As we’ve noted, we’re very excited for the town’s proposed LUMO revisions to allow for more housing options within Chapel Hill by permitting duplexes, triplexes, and quadplexes in most of the town’s zoning districts, including R-1 and R-2. These two zoning districts are among the most common in the town, and for decades have allowed only single detached homes.
As Mayor Pro Tem Karen Stegman points out in her excellent newsletter, relegalizing missing middle housing will “make sure families of all income levels in Chapel Hill have the opportunity to live in our community and be close to jobs, schools, and parks.” She details that “we need to take this important step to abandon the exclusionary zoning that originated during Jim Crow and continues to segregate our neighborhoods today. This segregation is a byproduct of explicit government policies at the local, state, and federal levels that we have a responsibility to rectify (The Color of Law by Richard Rothstein is an excellent resource on this history).”

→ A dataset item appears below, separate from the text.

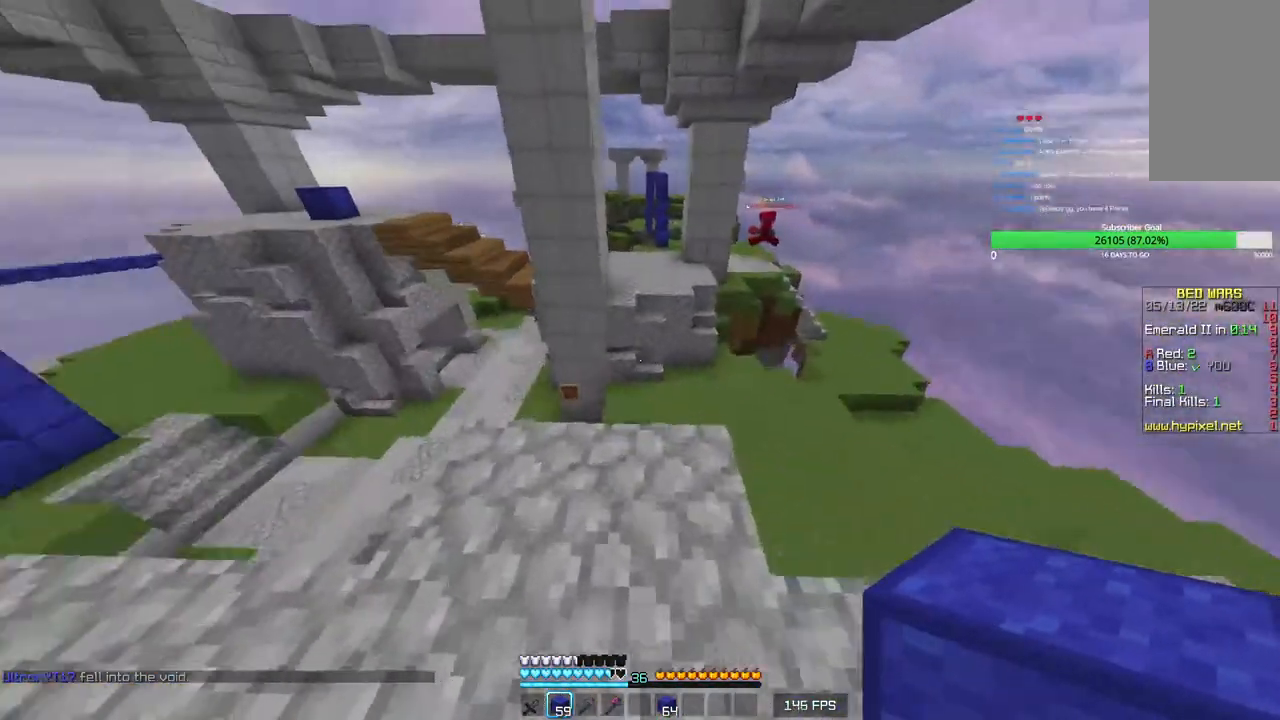
{"keys": ["a", "w"], "mouse": [], "events": []}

Debunking misinformation about missing middle housing
As is common with proposals that might affect long-term homeowners, there has been a lot of misinformation circulating about the proposal. One common claim we’re hearing is that the town is “eliminating” R-1 and R-2 zoning. But even a cursory review of the proposal shows that is not the case. R-1 and R-2 will continue to exist and largely not change.
First, a little digression about zoning districts.

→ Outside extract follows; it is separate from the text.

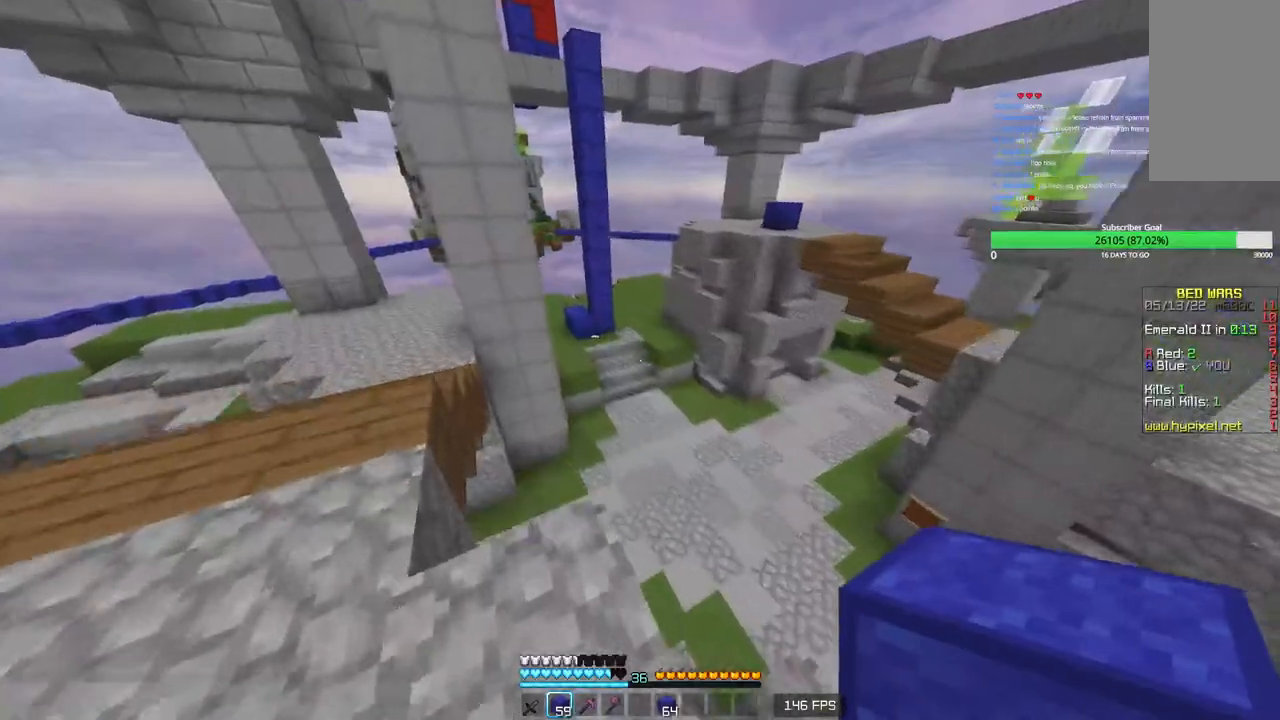
{"keys": ["a"], "mouse": [], "events": [[300, "w", "up"]]}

The zoning district assigned to your land establishes a set of regulations that govern how an owner can use their land. (In other words, the allowable uses.) But they also include other standards that regulate how tall buildings can be, how close they can be to the street or to other property, and how much space they can take up on a lot.
R-1 and R-2 will still exist.
Currently, in R-1 and R-2 you are only allowed to build a single detached home. Under the proposal, there would be additional housing options available. That’s about it for the changes. There are many other regulations that will remain unchanged.
Lot size: To build anything on the property, the lot needs to be a certain size. Currently, in R-1 the minimum required lot area is 17,000 square feet. Under the housing choices proposal, the minimum required lot area remains 17,000 feet.
Minimum width: Each lot also needs to be a certain minimum width. In R-1, that minimum width is 80 feet. Under the housing choices proposal, the minimum width remains 80 feet.
Minimum setbacks: Each zoning district has minimum “setbacks” that tell a landowner how far back their buildings need to be from the edges of their property. In the R-1 district, a building needs to be set back from the street 28 feet and 14 feet from any other property. Under the housing choices proposal, those setbacks remains 28 feet and 14 feet, respectively.
Maximum height: Under current regulations, buildings in the R-1 district cannot be higher than 40 feet, and buildings in the R-2 district are limited to 50 feet in height. Under the housing choices proposal—yep, you guessed it, property owners can continue to build up to 40 feet in R-1, and 50 feet in R-2 like they can today, with no change. (This is the maximum “core” height. Buildings need to be shorter at or near the setback line, and those requirements are not changing either.)
Impervious surface: There is an “impervious surface ratio” requirement which limits how much of the site can be covered with impervious surface such as building or pavement. In R-1, like most other districts, the maximum impervious surface ratio for residential uses is 0.5, which means no more than 50 percent of the lot may be covered with impervious surface. That requirement will stay the same.
Floor-Area Ratio (FAR): Finally, in the R-1 district, the maximum Floor-Area Ratio (FAR) is 0.076. FAR is measured by taking the interior area of a building and dividing it by the area of the lot. (Take a look at the graphic below for an illustration.) So, with a 17,000 square foot building, the maximum interior space of a building is only 1,292 square feet. And even if the housing choices proposal is adopted, the maximum FAR will remain 1,292 square feet. On a one acre lot, the maximum FAR is 3,310 square feet and will remain 3,310 square feet. If you want to fit a fourplex on the smallest 17,000 square foot lot, your four homes will each average about 323 square feet. If you want to build a fourplex on a one-acre lot in R-1, you’ll need to fit those four homes into 3,310 square feet (but you can still build a very large single detached home, if you prefer).
Take a look at the table from the housing choices proposal which summarizes the updated dimensional standards. (Strike-throughs denote deletions, and underlined text is what’s being added.) The only significant change here is that the density restriction is being removed, because they would contradict the housing choices amendments. (Density standards are also generally challenging to apply.) The regulations that regulate how property looks on the site are not changing at all.
If you’re skeptical, take a look at the current regulations and see for yourself what is changing and what is remaining the same. (There are additional regulations for cottage courts, which are small homes built around a common court, but those have additional dimensional restrictions.)
We’re all for thoughtful debate about the possible advantages and disadvantages of the housing choices proposal. But the claim that the proposal “gets rid” of the R-1 and R-2 districts is misinformation, and we’re here to help stamp it out.